15 April 2017


We have heard about a park in the city that has some old imperial tombs in it. Apparently they are worth a visit.

Mandatory public dancing for shopworkers to improve moral

We got the info from the girls at the hostel, and they agreed it wasn’t too bad a place if you had nothing else to do. So at least we knew it existed. We would need to change buses at some point, and found the area roughly on the map, then we set out. The first bus was easy enough to catch and we headed east. Then we started looking for the bus stops to find the number of the next bus. Jumping out and changing over we commenced the second leg of the journey. Going further and further out of the city, we started tracking our position on the map as we were not sure if we would recognise the place when we got there. This was a good idea, as the place we got out looked like a massive construction site. No, it didn’t look like a massive construction site, it WAS a massive construction site. The road had been ripped up, and we were going over rough gravel, the four lanes being reduced to two, and there was not much of a park to be seen. A bit of a walk up the side of where the park was supposed to be we saw some green. This was the entrance to a parking lot. We walked in and found that it was indeed the park. There was even a sign on it from 2010 saying what it would look like when it was finished. Listing the path around, and the names of the water features. Nowhere did it list a tomb! Were we in the right park?

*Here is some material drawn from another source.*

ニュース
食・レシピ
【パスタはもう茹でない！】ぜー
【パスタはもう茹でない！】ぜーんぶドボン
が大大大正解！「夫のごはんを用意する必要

Walking over to the guy in charge of parking, we asked him with the translator. No real response. Maybe it was spitting out gibberish, so we made a simpler sentence. He had no idea about any tombs, or just couldn’t care enough to tell us where to go.

Well, we were here now, so we thought we would just enjoy a walk around the park. It was thrilling. There was knee high clover everywhere, a few people jogging or cycling along the path, and the odd tree. The lakes were off to our right, and we could feel the sun beating down on us. If you live in a big city, it is just the type of park you want nearby to spend a summers day with friends. That was exactly what people were doing here.

After a while we had a bend in the path. In the distance people were picnicking in the shade, and there seemed to be a few vendors selling kites and (hopefully) drinks on a small rise. We cut across the grass towards them, climbing through a cut out section of the boundary fence to where they were. It was a little patch of dirt in front of a building. There was a sign here, so we went for a quick look at what it was. Lo and behold, we had found the tombs! The drinks stalls forgotten, we went in. There was no-one around at the entrance, so we walked straight through. We assume that we pay for each tomb. We are not sure if there are two or three here. There is supposed to be the Emperor, his concubine, and a prince.

The path took us to the first tomb. Sitting just inside the door was a guard. He asked for our tickets. What tickets? We were supposed to buy them at the entrance gate.

So, we walked all the way back, knocked on the window, and got the attention of the girl in the booth. She had to drag herself away from her phone long enough to sell us the tickets then rushed back to it. It looked like this place doesn’t get that many visitors. Or if it does, they don’t want them.

Back to the tomb, where we had our tickets duly stamped. Descending the steps into the tomb, and you could feel the temperature change. It got cooler very quickly. The domed brick roof providing good insulation. At the base is the first entrance chamber. This is done in the same sort of style as a building. Including eves and roof tiles. The tomb has been plundered over the years, not just for the gold, silver and jade that would have been buried here. A lot of the stonework has also been taken. It is a shame. However there was still a fair bit here, and in pretty good condition. The stone slab that would have held the sarcophagus is still here, and the surrounding walls are finely decorated. We think this is the princes tomb, and were now looking forward to the Emperors. If this tomb was so fine, we can only speculate on the next one.

Moving on to the next one, and we were devastated. The destruction here was almost complete.
The walls separating the different chambers had been destroyed, or hacked off at head height.

Ruined sculptures and decorative stone were scattered everywhere. There was no looking after the pieces, and the alter stones were skewed and had other slabs cast on top of them. It looks as if someone has taken a sledgehammer to it, and left the chunks where they fell. The lack of care was apparent as well. We charge money, you visit. So what. Why would we look after it? There is nothing of value here anyway. We just can’t get over it.

The Princes tomb may have paled compared to the Emperors back when they were built, but today, it is the much better example.

Back out, and we went to the small museum on site. Here was yet another apathetic guard. He only moved his eyes from his phone to tell us not to take photos inside.

Right when the Chinese people beside him were taking photos themselves. Apparently this is a rule in china. Foreigners are not allowed to take photos, but Chinese mainlanders can. It happens time and again. A guard walks past a Chinese person taking a photo to chew us out. It wasn’t as if we even used the flash, as we all know that flash photography can destabilise the molecular structure of pottery and turn it to dust. Or is it that it sucks a bit of the soul our of the pottery eventually leading to its disintegration?

The museum had a number of funeral goods and pottery figurines found in the tombs. Not as impressive as the Terracotta Warriors (which we have yet to see), but detailed reproductions of daily life.